Cost-of-living adjustment
A cost-of-living adjustment (COLA) is an increase in
INCOME to compensate for
INFLATION. As the general level of prices rises (inflation), the purchasing power of a fixed amount of income decreases. COLAs protect against inflation by raising incomes, or benefits. Almost all COLAs in the United States are tied to the
CONSUMER PRICE INDEX (CPI). The most widely cited use of COLAs is by the Social Security Administration (SSA).

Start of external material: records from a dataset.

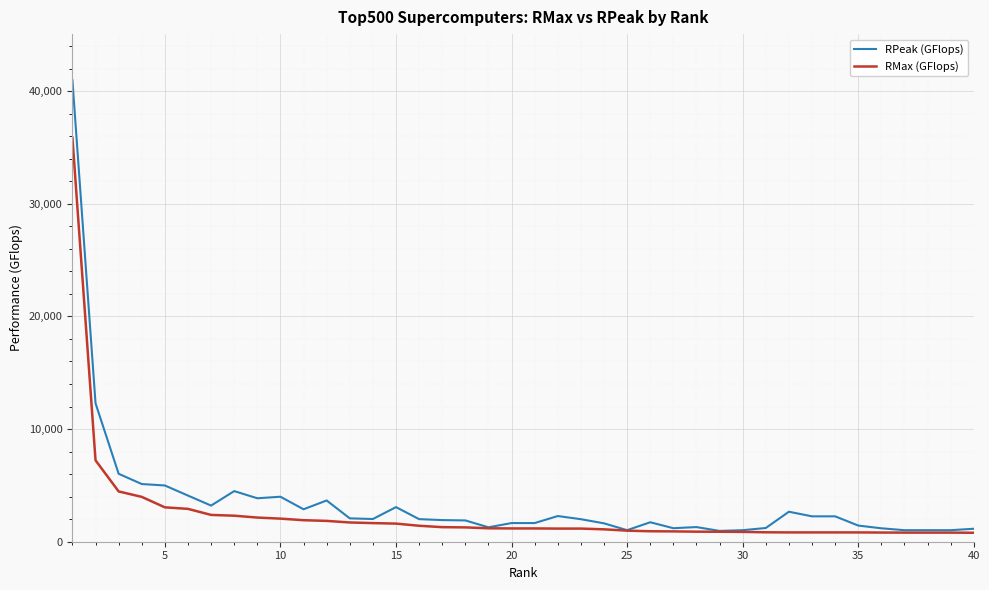

Count the number of categories in the chart.

40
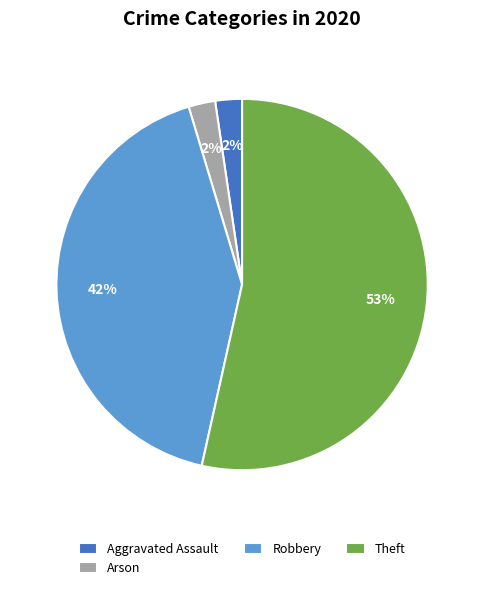

Is it true that Arson is 8% of the pie?

False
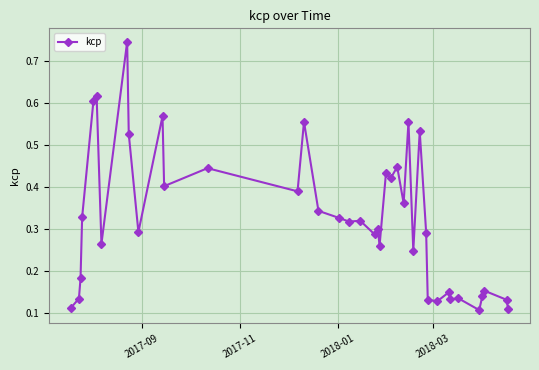

True or false: there are more than 1 points higher than both neighbors.

True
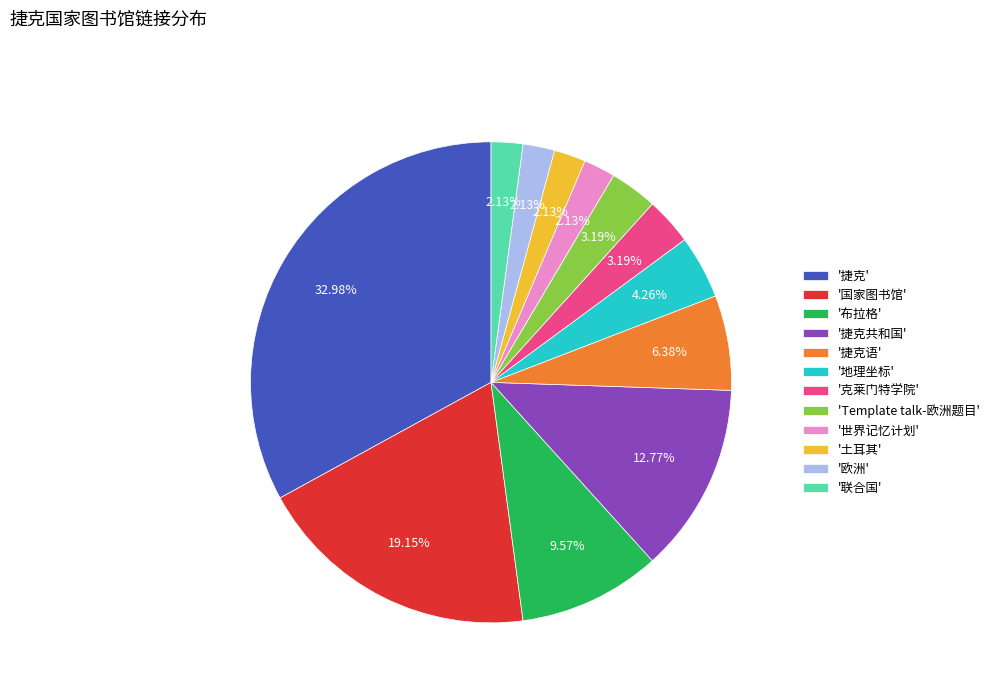

Which category has the biggest portion of the pie?

'捷克'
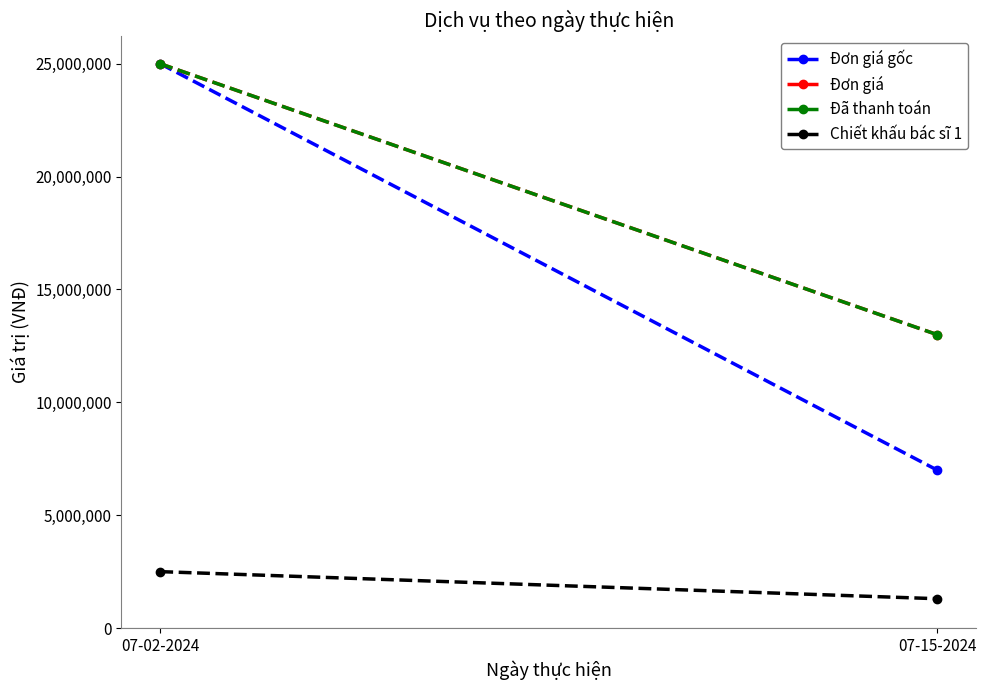

How many series are shown in this chart?

4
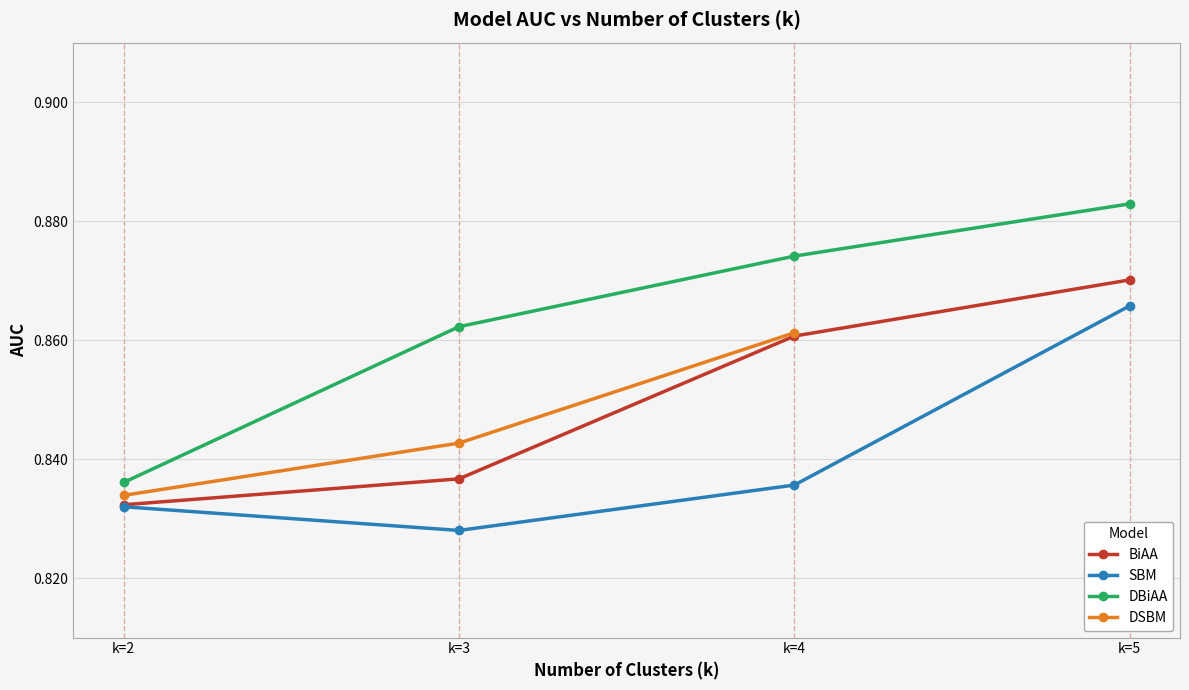

True or false: DSBM and DBiAA cross at least once.

False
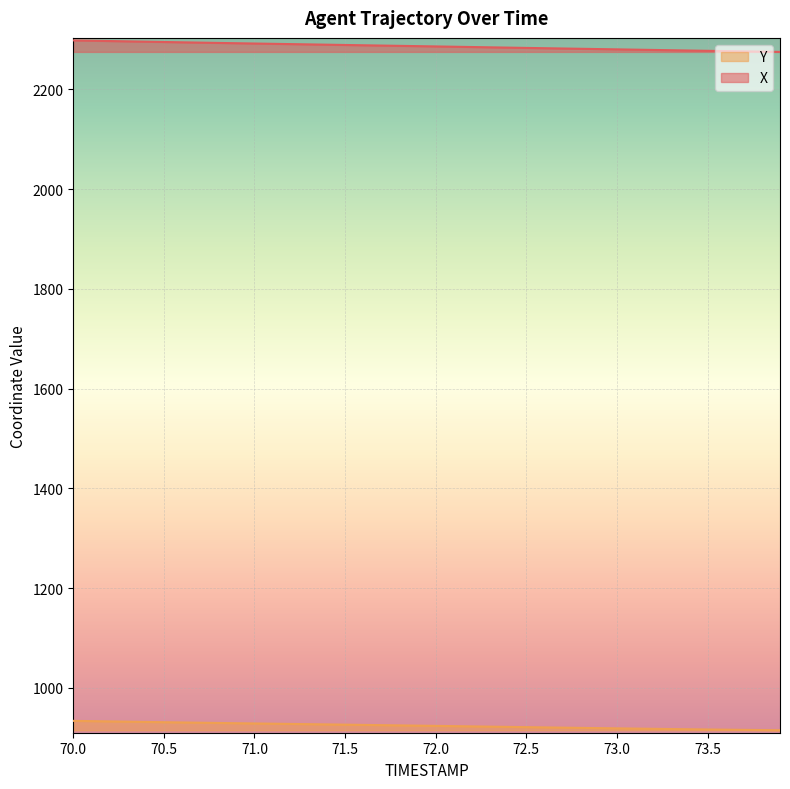

Does the chart display data point markers on the line(s)?

No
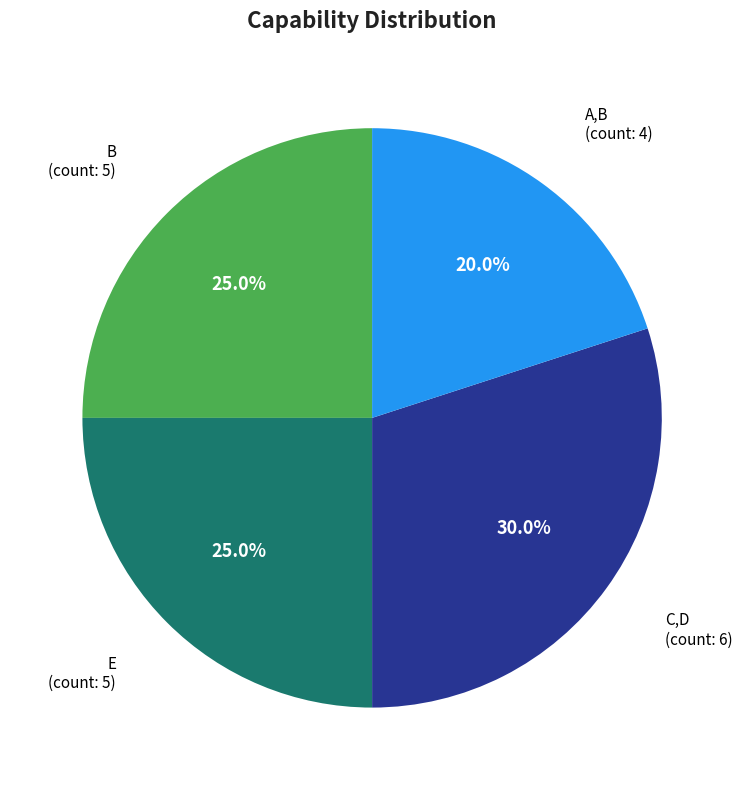

Count the number of slices in the pie.

4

SOCIAL SECURITY (Old Age Survivors and Disability Income, OASDI) and
SUPPLEMENTAL SECURITY INCOME (SSI) are adjusted annually based on changes in the Urban Wage Earners and Clerical Workers Consumer Price Index (CPIW). Since 1975 the SSA has used the third-quarter-tothird- quarter change in the CPI-W to adjust benefits at the beginning of each year. In 1980
Social Security benefits were increased by 14.3 percent, while in 1998 benefits were increased only 1.3 percent. In addition to being used to adjust government benefits programs, COLAs are often incorporated into
UNION contracts and child-support orders. COLAs are also used to adjust for regional differences in the cost of living. Companies often adjust salaries of workers when transferring them to high-cost areas. Manhattan (New York City), Honolulu, and Alaska are relatively expensive places to live in the United States, while most midwestern cities and smaller towns are less expensive. The U.S. military also uses COLAs when transferring personnel to high-cost areas around the world. People whose major sources of income are not protected by COLAs face declining purchasing power over time and rapid decreases in purchasing power during periods of severe inflation. Many pensioners in former Soviet countries saw their incomes vanish during the break-up of the Soviet Union.